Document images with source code

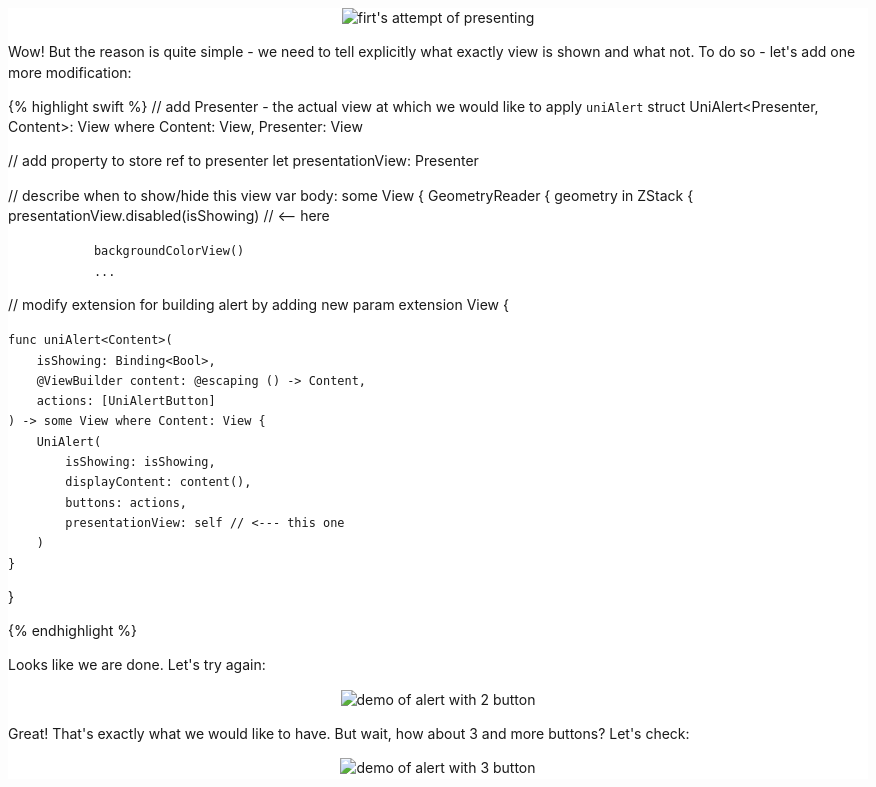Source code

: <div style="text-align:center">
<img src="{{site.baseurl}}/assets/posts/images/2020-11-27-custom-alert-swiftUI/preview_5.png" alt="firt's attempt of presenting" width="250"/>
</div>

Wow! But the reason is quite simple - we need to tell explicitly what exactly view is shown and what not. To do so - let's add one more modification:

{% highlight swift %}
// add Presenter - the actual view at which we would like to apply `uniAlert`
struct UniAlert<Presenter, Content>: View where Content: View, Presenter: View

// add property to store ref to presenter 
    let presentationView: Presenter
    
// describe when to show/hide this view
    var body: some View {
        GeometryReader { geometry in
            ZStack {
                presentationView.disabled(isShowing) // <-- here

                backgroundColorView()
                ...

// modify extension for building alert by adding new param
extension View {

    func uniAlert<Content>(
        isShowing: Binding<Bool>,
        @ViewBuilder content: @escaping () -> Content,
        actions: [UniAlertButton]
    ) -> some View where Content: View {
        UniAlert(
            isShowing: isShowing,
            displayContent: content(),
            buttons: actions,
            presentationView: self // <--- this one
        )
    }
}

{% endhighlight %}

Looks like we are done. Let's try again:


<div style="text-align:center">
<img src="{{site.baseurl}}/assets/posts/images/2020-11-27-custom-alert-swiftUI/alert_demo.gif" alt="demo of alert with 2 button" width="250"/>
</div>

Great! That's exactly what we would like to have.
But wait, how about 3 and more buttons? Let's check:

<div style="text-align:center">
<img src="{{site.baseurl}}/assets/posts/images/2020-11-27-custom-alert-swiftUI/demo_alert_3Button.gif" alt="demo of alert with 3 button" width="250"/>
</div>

Requirement —
Working from the entries above, return all lines that contain "what".

Output —
Wow! But the reason is quite simple - we need to tell explicitly what exactly view is shown and what not. To do so - let's add one more modification:
Great! That's exactly what we would like to have.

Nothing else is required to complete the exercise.